The Transformer model in NLP has truly changed the way we work with text data. Transformer is behind the recent NLP developments, including Google’s BERT, Open AI’s revolutionary GPT and Facebook’s BART. After learning how the Transformer works and how it’s related to language modeling, I realised that we are under-utilizing it's capabilities and hence, I developed "Transformerly".
What it does
The key modules of this project are:
- Zero-shot-classification of LIVE Twitter Feeds - For general topics, like the random tweets on twitter, zero-shot classification model works amazingly well. The webapp allows the user to enter the number of tweets, a key word and the labels or parameters the user wants to classify. While utilising colab’s GPU engine, the web app is capable to fetching (using snscrape) and classfying (using BART) live tweets in few seconds. (2500 tweets in 44 seconds). The user is free to put any number and type of labels (the beauty of Zero-Shot). The user can put from date label in the format YYYY-mm-dd and set the language code (compatible with 100 different languages). A real time graph using charts.js is generated for the user to get the best visualization of the data.

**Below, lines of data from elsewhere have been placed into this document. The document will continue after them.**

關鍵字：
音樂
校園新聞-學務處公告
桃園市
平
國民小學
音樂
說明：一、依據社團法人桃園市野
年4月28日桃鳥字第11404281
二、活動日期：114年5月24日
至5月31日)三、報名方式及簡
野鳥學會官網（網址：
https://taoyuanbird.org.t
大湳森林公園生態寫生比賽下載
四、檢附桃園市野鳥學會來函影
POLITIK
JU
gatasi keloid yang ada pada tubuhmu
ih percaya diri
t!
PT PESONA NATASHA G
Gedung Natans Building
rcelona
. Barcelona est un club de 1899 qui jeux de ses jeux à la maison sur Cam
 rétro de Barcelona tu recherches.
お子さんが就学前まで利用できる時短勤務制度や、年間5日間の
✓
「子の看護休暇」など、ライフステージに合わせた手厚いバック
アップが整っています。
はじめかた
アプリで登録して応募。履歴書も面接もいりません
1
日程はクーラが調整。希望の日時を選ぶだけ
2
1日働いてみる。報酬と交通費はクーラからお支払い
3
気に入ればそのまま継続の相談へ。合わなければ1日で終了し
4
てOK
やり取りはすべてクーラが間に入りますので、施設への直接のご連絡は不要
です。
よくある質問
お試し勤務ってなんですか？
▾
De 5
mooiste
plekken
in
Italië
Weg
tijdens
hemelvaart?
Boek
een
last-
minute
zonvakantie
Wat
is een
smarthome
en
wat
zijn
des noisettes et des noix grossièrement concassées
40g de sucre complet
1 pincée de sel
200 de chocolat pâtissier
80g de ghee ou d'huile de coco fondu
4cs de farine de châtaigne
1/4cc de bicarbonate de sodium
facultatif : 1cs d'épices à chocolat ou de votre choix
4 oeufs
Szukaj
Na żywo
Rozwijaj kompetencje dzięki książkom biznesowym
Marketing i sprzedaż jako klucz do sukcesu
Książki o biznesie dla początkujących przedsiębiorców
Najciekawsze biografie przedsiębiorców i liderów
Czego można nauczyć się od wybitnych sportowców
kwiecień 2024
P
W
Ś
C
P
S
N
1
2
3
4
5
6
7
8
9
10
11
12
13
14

- DATASET LABELLER - For researchers who are looking for labelled dataset but have this chunk of unclassified texts, transformerly provides an excellent easy-to-use solution. The user simply has to upload his excel/csv file into the webapp, enter the labels to be classified on and within few seconds a new labelled excel file will be available for download.
- CONTENT GENERATOR - This module is designed for creative writers who ran out of ideas and are open to take AI’s help in generating contents like: a. Poetries b. Q/A jokes c. Story Tales d. Play Script e. Conversationalist The length and temperature of the text to be generated can be adjusted by the user.
- REDDIT CONTENT ANALYSER - Live Reddit Content Analysis tool is available for analyzing Reddit comments, replies etc. based on a topic and labels as required by the user. (Similar to Twitter Analyser tool)
How I built it
ZSC Model : The model utilises Google Colab's GPU engine and Tranformer library for ZSC on user-defined classification labels for content fetched from Twitter/Reddit/User's input. GPT-2 Model: The OpenAI's GPT-2 model is fine-tuned on different types of datasets to generate content live. Flask App : The flask web app ensures the whole integration of the user-facing web application.
Challenges I ran into
There were multiple challenges and risks involved in the implementation of transformerly. Following is the analysis for the same:
Accomplishments I'm proud of
Transformerly is a unique all-in-one application that can disrupt the way we analyse social media.
Who is this for
It can help sales department of a product company to analyze the brand feedback on twitter/reddit (simply put keyword "brand name" and put label as "positive,negative" (or literally anything) to analyse user opinions ). It can help the police department of the state by extracting the past n number of tweets of a location and classify it as "emergency crime" or "peace". It can help ML enthusiasts who are missing out on labeled datasets by providing one-click solution (Dataset Labeller Tool) It can help content writers shape their ideas with content generator feature. The possibilities of using transformerly are endless! It is compatible with 100 different languages.